Music by Komitas opens conference at UN dedicated to genocide prevention

Music by Komitas opened a conference at the UN headquarters in New York. The event initiated by Armenia’s Permanent Mission to UN was dedicated to the prevention and raising awareness of genocide, the Voice of America reports.

“The Armenian nation passed through the horrors of genocide at the beginning of the 20th century. Therefore, Armenia has a special obligation to unite efforts to prevent genocide,” Armenia’s Permanent Representative to the UN Mher Margaryan said in his opening remarks.

 The genocide was preceded by events in which the rights and fundamental freedoms of the country’s most vulnerable groups were suppressed, Margaryan noted.
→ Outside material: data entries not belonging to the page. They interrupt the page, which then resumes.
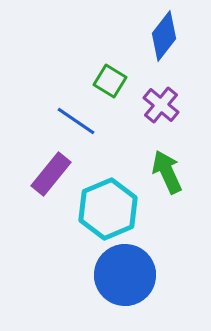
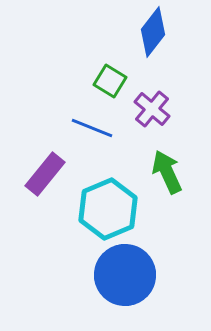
blue diamond: moved 11 px left, 4 px up
purple cross: moved 9 px left, 4 px down
blue line: moved 16 px right, 7 px down; rotated 12 degrees counterclockwise
purple rectangle: moved 6 px left
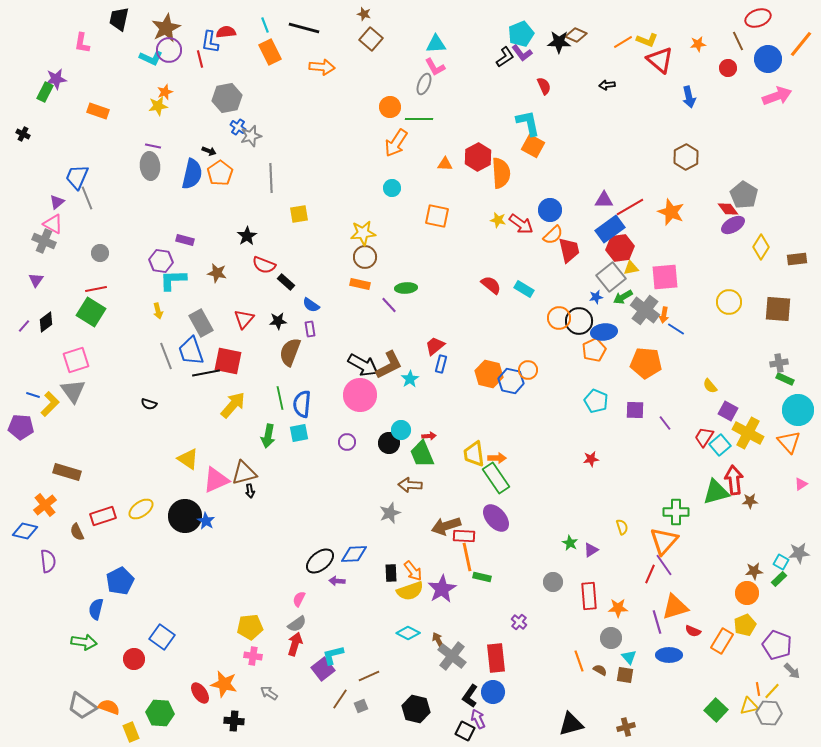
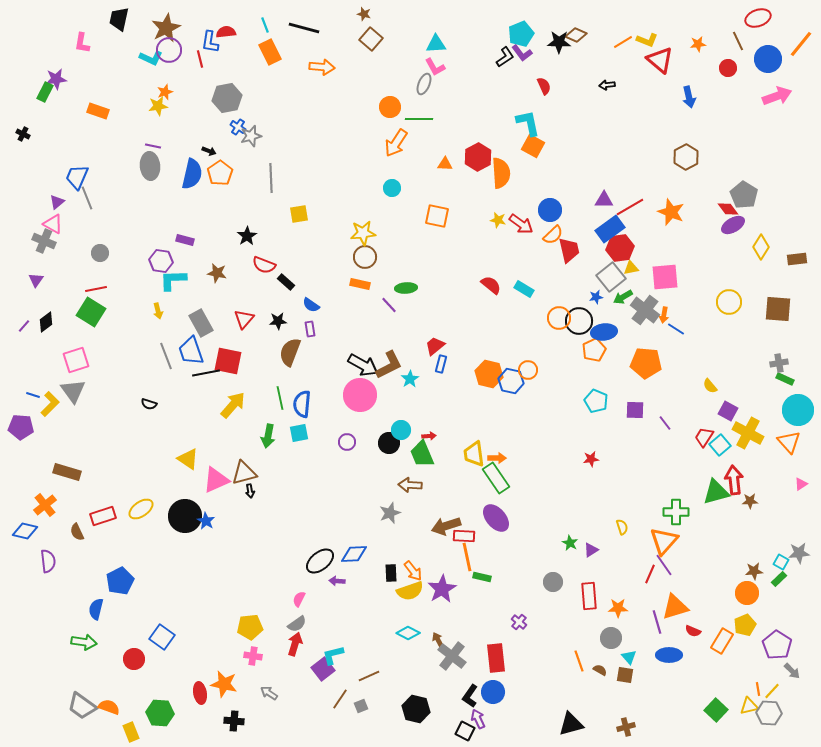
purple pentagon at (777, 645): rotated 12 degrees clockwise
red ellipse at (200, 693): rotated 25 degrees clockwise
Simon Adams,  Executive Director of the Global Center for the Responsibility to Protect , who hosted the conference, reminded that April 24, 2020 will mark the 105th anniversary of start of the “targeted killings of Armenians in the Ottoman Empire on April 24, 1915.”

“As a result of these actions more than one and a half million lives were destroyed. The United Kingdom, France, and Russia in May 1915 accused the Ottoman Empire of committing crimes against humanity – the first time that term was used to describe the extent of the atrocities,” he added.
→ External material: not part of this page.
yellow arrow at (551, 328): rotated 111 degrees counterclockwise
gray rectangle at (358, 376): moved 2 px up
In September 2015, the United Nations General Assembly established 9 December as the International Day of Commemoration and Dignity of the Victims of the Crime of Genocide and of the Prevention of this Crime at the initiative of Armenia.

The 9th of December is the anniversary of the adoption of the 1948 Convention on the Prevention and Punishment of the Crime of Genocide (the “Genocide Convention”). This year marks the 70th anniversary of the Convention.
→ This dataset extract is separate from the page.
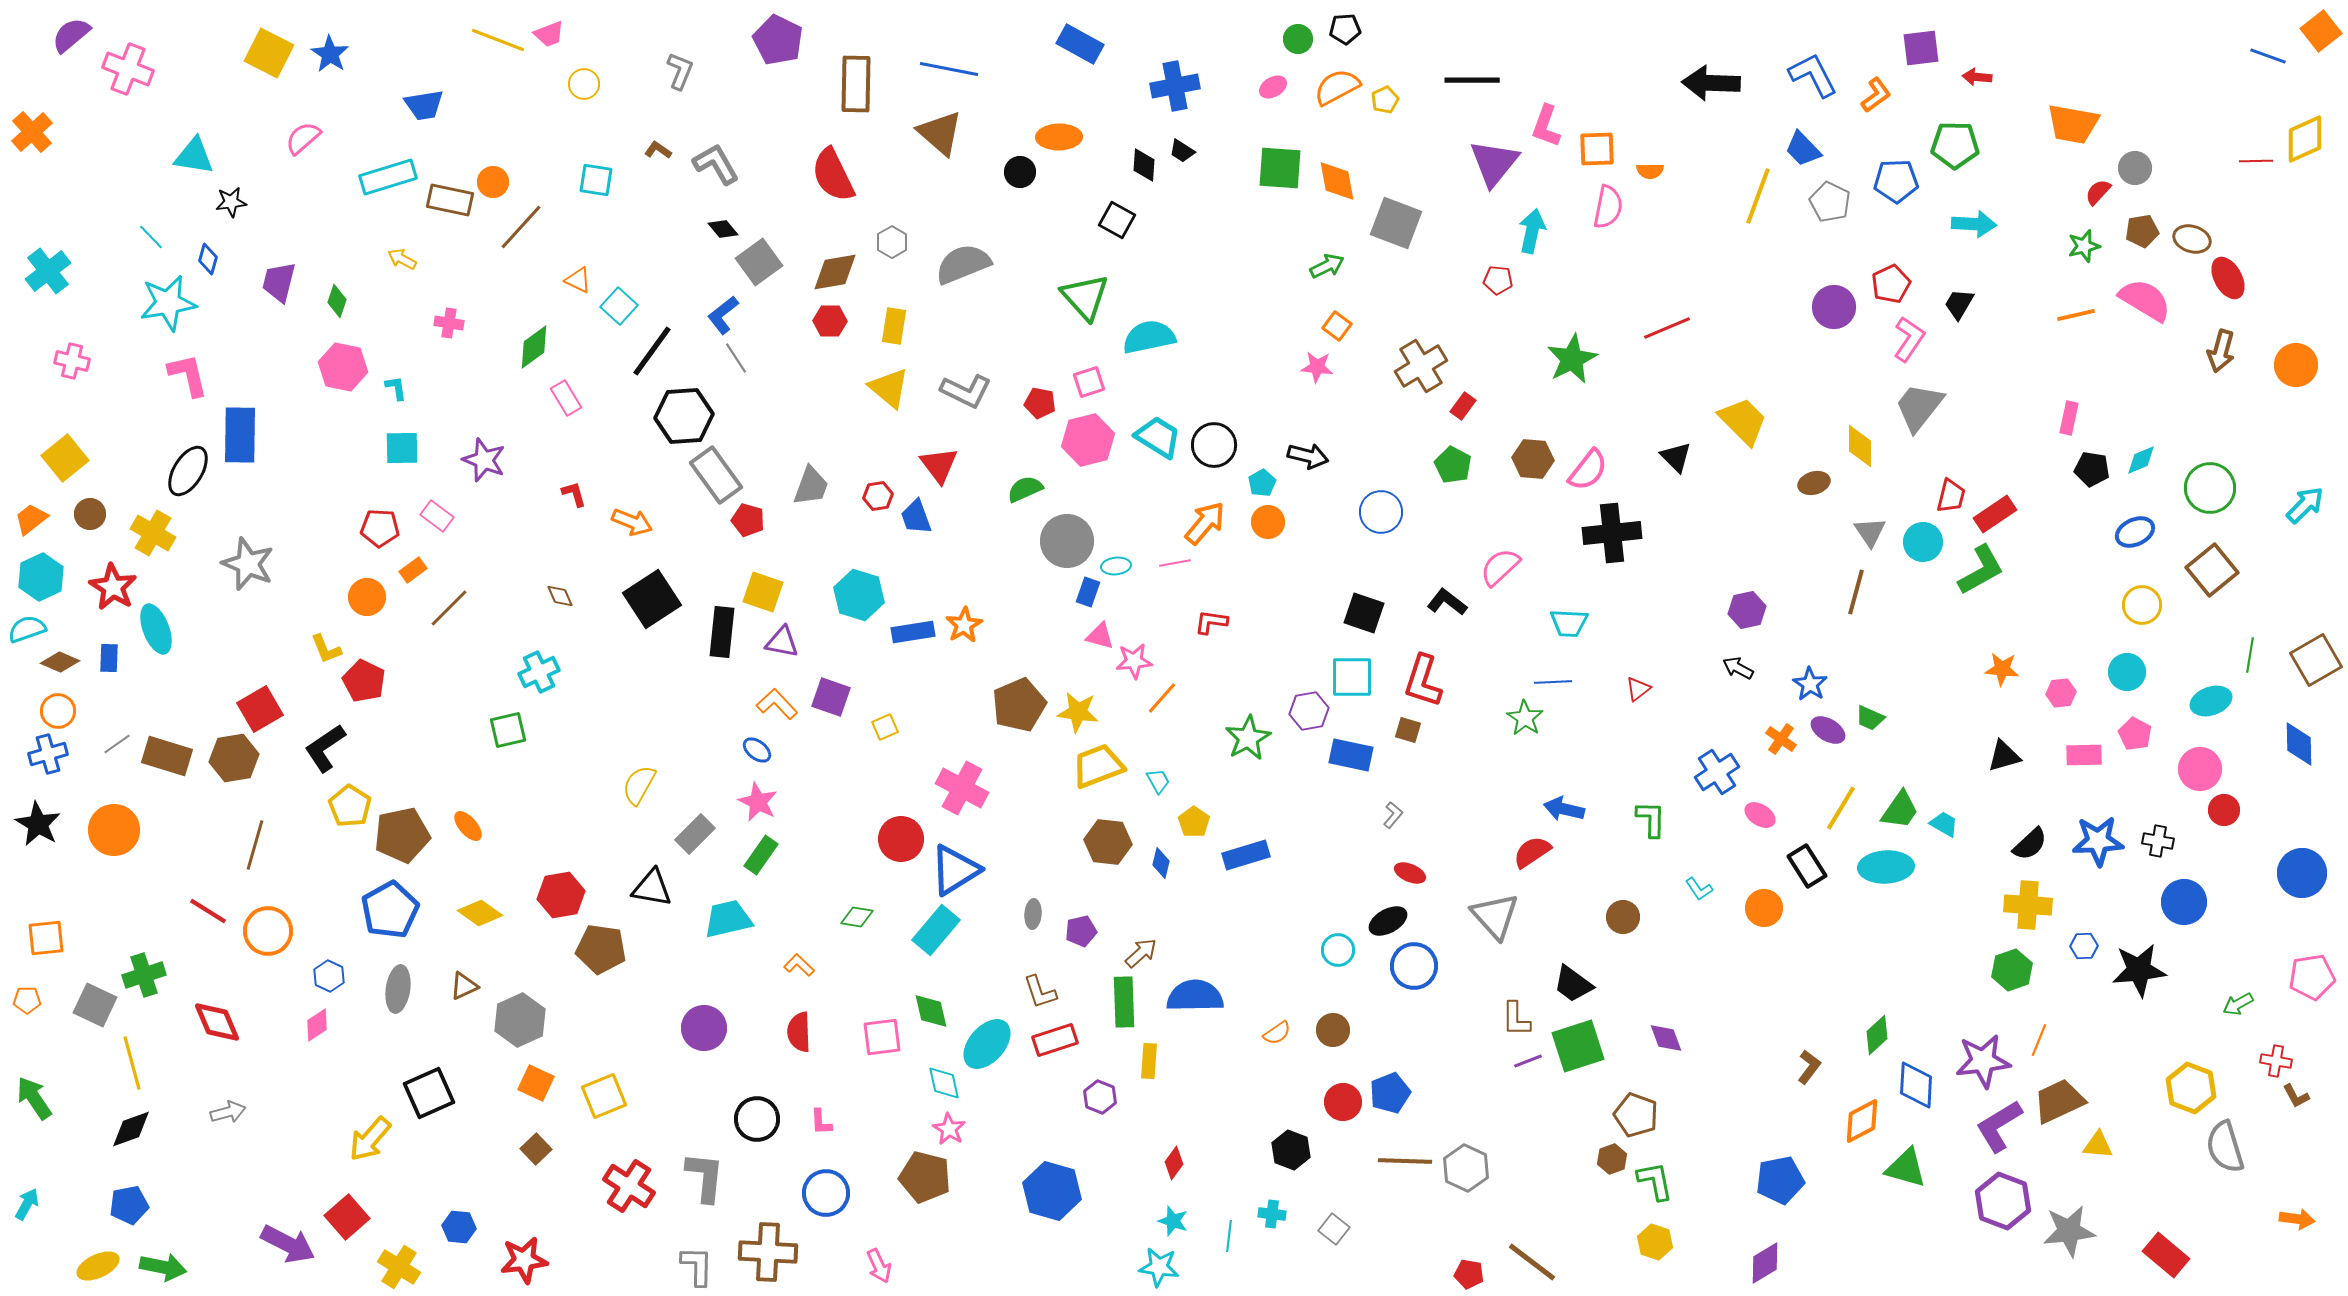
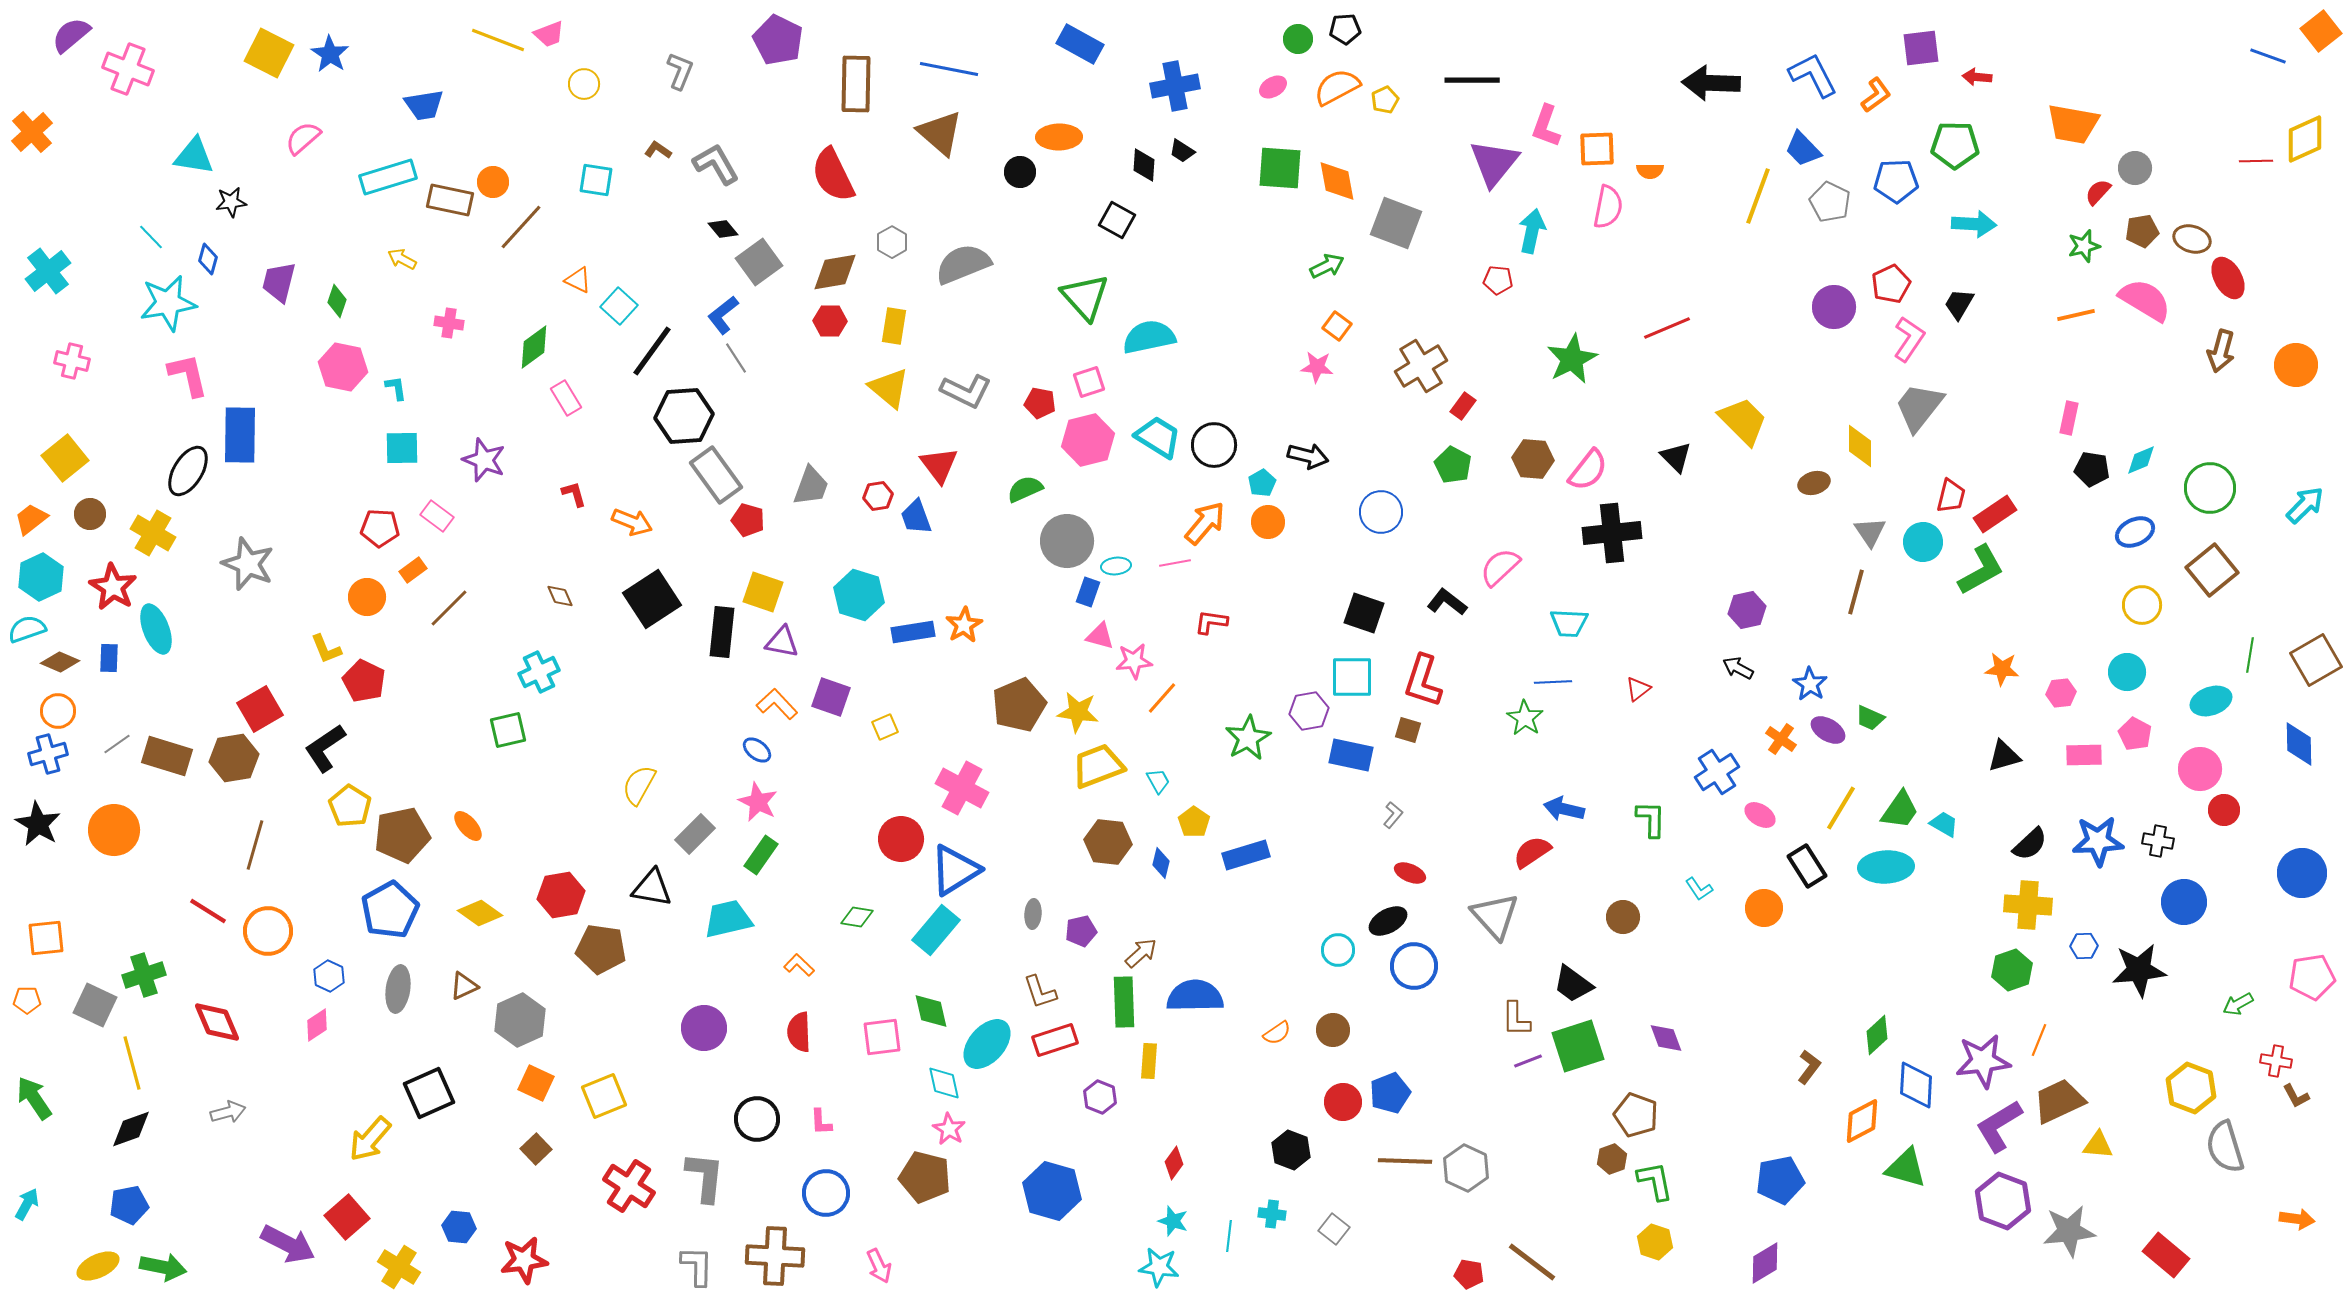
brown cross at (768, 1252): moved 7 px right, 4 px down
The purpose of the day is to raise awareness of the Genocide Convention and its role in combating and preventing the crime of genocide, as defined in the Convention, and to commemorate and honor its victims.

In adopting the resolution, without a vote, the 193-member Assembly reiterated the responsibility of each individual State to protect its populations from genocide, which entails the prevention of such a crime, including incitement to it.